**TAREFAS**
A. Indique se cada afirmação está de acordo com o texto sobre os direitos dos índios às suas terras, respondendo sim ou não e citando literalmente as palavras que decidem:
(i) Os direitos sobre as terras indígenas são imprescritíveis.
(ii) O Ministro da Justiça escreveu um comentário da Constituição de 1988.
(iii) A confusão jurídica nunca chegou a ser alterada.
B. Com base no texto sobre os direitos dos índios às suas terras, responda:
(i) Em que artigo da Constituição está consagrado o direito dos índios às suas terras?
(ii) Quem foi o responsável ostensivo pela confusão jurídica?
(iii) Segundo o parágrafo 6°, o que são os atos que tenham por objeto a ocupação, o domínio e a posse dessas terras?

**TRECHO DA FONTE**
<<<<
Índios e
direitos agredidos.
Por Dalmo de Abreu Dallari*
Fatos extremamente reprováveis ocorreram
ultimamente na ordem jurídica brasileira, ameaçando direitos proclamados e
assegurados pela Constituição, e, ao mesmo tempo, ofendendo disposições de
normas constitucionais quanto ao sistema normativo e às competências das
autoridades e dos órgãos públicos federais. E mais surpreendente ainda foram os
acontecimentos porque o ator principal dessa confusão jurídica, pelo menos o
responsável ostensivo, foi o Ministro da Justiça, autor de um excelente e
prestigioso comentário da Constituição de 1988.
As questões acima referidas afetam os direitos dos
índios sobre suas terras, direitos fundamentais que são expressa e claramente
estabelecidos na Constituição, sendo oportuno relembrar aqui alguns desses
dispositivos, para que fique bem evidente a confusão jurídica desencadeada, e
pouco depois alterada e aparentemente corrigida, em decorrência de forte reação
e de várias denúncias que a ela se opuseram. O ponto básico é o direito dos
índios às suas terras consagrado no artigo 231 da Constituição, segundo o qual
são reconhecidos aos índios « os direitos originários sobre as terras que
tradicionalmente ocupam ». E para ampla garantia desse direito foram acrescentados
vários parágrafos ao artigo 231, dispondo o parágrafo 4° que « as terras de que
trata este artigo são inalienáveis e indisponíveis, e os direitos sobre elas,
imprescritíveis ». Reforçando ainda mais esses dispositivos, o parágrafo 6° do
mesmo artigo 231 dispôs que « são nulos e extintos, não produzindo efeitos
jurídicos, os atos que tenham por objeto a ocupação, o domínio e a posse das
terras a que se refere este artigo ».
>>>>
[Imagens com coordenadas de pontos-chave]
<<<<
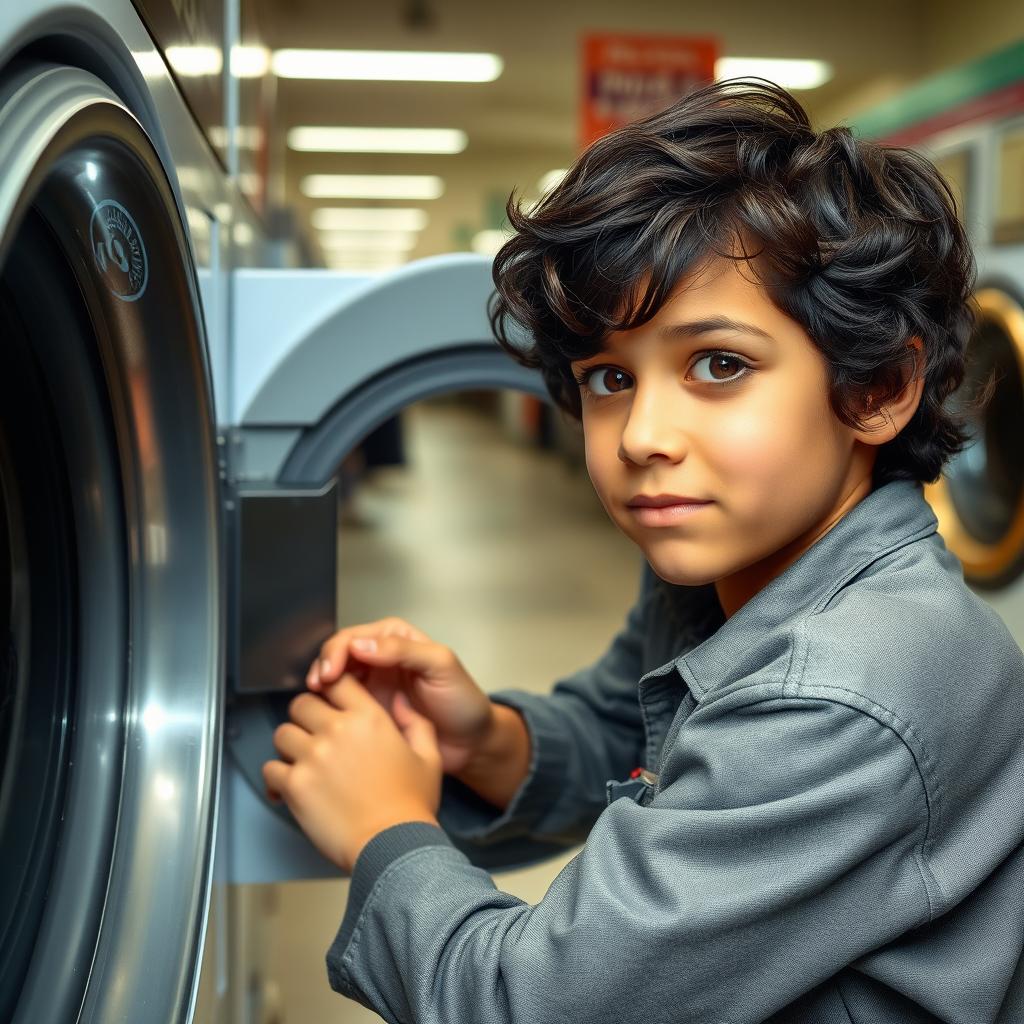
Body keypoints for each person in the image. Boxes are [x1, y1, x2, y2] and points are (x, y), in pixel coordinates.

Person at [262, 79, 1024, 1022]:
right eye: (611, 377)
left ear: (878, 386)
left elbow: (530, 1004)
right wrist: (491, 742)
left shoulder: (843, 693)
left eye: (719, 364)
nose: (640, 437)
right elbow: (640, 739)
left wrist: (386, 826)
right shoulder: (734, 565)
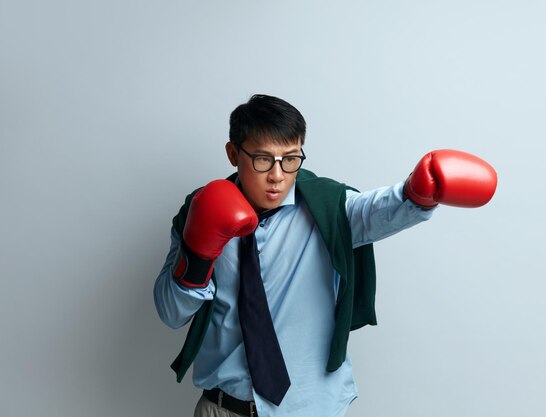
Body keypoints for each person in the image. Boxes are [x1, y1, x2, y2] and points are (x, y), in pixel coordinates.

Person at [153, 94, 497, 417]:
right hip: (222, 408)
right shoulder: (198, 210)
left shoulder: (328, 208)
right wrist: (197, 255)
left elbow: (378, 209)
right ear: (233, 153)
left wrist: (417, 193)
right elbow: (171, 313)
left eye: (290, 159)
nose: (277, 175)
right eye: (262, 159)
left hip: (309, 408)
>>>>
**RESPOSTAS**
A.
(i) Sim: “as terras de que trata este artigo são inalienáveis e indisponíveis, e os direitos sobre elas, imprescritíveis”
(ii) Sim: “autor de um excelente e prestigioso comentário da Constituição de 1988”
(iii) Não: “e pouco depois alterada e aparentemente corrigida”

B.
(i) No artigo 231.
(ii) O Ministro da Justiça.
(iii) São nulos e extintos e não produzem efeitos jurídicos.